Namun jika pandangan sosialistik Prabowo tetap dominan, maka Sandinomics kehilangan akan maknanya. Pertanyaan penting dari kami soal konfigurasi ekonomi yang umum ditemui di banyak negara: apakah konsep ini nantinya hanya melibatkan kroni-kroni sejawat dalam pencapaiannya? Ini penting mengingat mereka berdua adalah pebisnis besar, dari golongan taipan. Tentu saja pertimbangan untung rugi atas dasar hitungan profit belaka, bukan atas dasar kepentingan khalayak umum, yang menjadi fokus utama dalam pemikiran mereka. Lah tambang Tumpang Pitu di Jawa Timur yang bermasalah dengan ekologis dan kehidupan warga di sekitarnya dengan nyata perusahaan Sandiaga turut ambil bagian kok. (https://indonesiana.tempo.co/read/122072/2018/01/29/firdaus_c/antara-budi-pego-sandiaga-uno-dan-hancurnya-tumpang-pitu) Bagaimana mau mikir kemashalatan umum? Dari contoh kecil yang terkuak, jelas bagaimana Sandiaga tidak 'bersih' berinvestasi. Lalu bagaimana dengan Panama Paper yang sangat kental 'melarikan uang keluar negeri' dan usaha-usaha gelap Sandiaga lain yang tak terdeteksi?
Bila kita telaah Sandinomics memiliki konsep kesejahteraan ditanggung negara. Upah tinggi harga rendah. Ini tampak luar biasa. Bagaimana mungkin menerapkan harga murah dengan upah tinggi sementara para usahawan tidak mau merugi? Untuk mengatasi defisit laba perusahaan-perusahaan privat, negara mensubsidi barang-barang pokok yang menjadi kebutuhan masyarakat. Di titik ini, akal sehat kita menanyakan kembali: bagaimana kalau anggaran negara tidak mencukupi untuk subsidi segala keperluan pokok rakyat Indonesia yang sejumlah 250 juta itu?
Apakah itu akan dipenuhi lewat hutang yang semakin lama semakin menumpuk ala zaman Orde Baru atau bagaimana?
Sandinomics juga memfokuskan pada penciptaan lapangan kerja lewat wirausaha yang dijalankan masyarakat. Contohnya Oke Oce. Tetapi kita tahu Oke Oce tidak berjalan baik. Waralaba besutan Sandi ini merugi. Di youtube, Sandiaga menyampaikan permohonan maaf atas ketidakberesan Oke Oce yang digadang-gadang memperbaiki kesejahteraan, menciptakan lapangan kerja, dan menumbuhkan jiwa kewirausahaan. Program perumahan DP 0% yang dikampanyekan sebagai solusi atas perumahan Masyarakat Berpenghasilan Rendah (MBR) ternyata tidak sesuai harapan masyarakat. Apakah Sandinomics = Hoaxnomics?

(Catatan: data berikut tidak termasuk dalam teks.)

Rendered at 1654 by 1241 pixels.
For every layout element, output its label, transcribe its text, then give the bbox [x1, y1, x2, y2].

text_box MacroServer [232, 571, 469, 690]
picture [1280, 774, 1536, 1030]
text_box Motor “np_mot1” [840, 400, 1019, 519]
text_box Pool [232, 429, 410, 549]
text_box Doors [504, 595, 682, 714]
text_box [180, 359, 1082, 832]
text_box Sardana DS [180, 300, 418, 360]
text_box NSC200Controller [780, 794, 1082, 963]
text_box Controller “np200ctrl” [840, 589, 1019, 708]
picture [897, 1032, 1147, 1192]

Sandiaga Uno yang berlatarbelakang pengusaha kelas berat (taipan) pastilah memercayai bahwa 'good capitalism' (kapitalisme baik) adalah sumber-sumber kesejaterahaan rakyat. Mana ada kapitalisme yang baik sekarang ini? Secara keseluruhan, kapitalisme sangat bertentangan dengan asas sosialistik Prabowo, terlebih lagi Pancasila yang memandang kesejahteraan ekonomi adalah hak sosial rakyat Indonesia, bukan bagian dari pasar bebas sarat riba kemaruk untung khas kapitalisme. Para kapitalis, biar bagaimanapun, memandang kesejahteraan rakyat hanya baik dalam dukungan filantropi (dana-dana amal). Sandiaga Uno ternyata gagal dalam memahami kesejahteraan rakyat Indonesia seperti apa. Apakah dengan mempertebal ukuran tempe yang anda bilang setipis ATM?
Ingatlah baik-baik bro Sandi, posisi rakyat dalam perekonomian Indonesia adalah sentral substansial (inti perekonomian), posisi kaum pemodal (the market forces) adalah menjadi penyangga kewajiban ekonomi yang sangat bersahabat kepada rakyat dan negara, bukan kepada pemodal.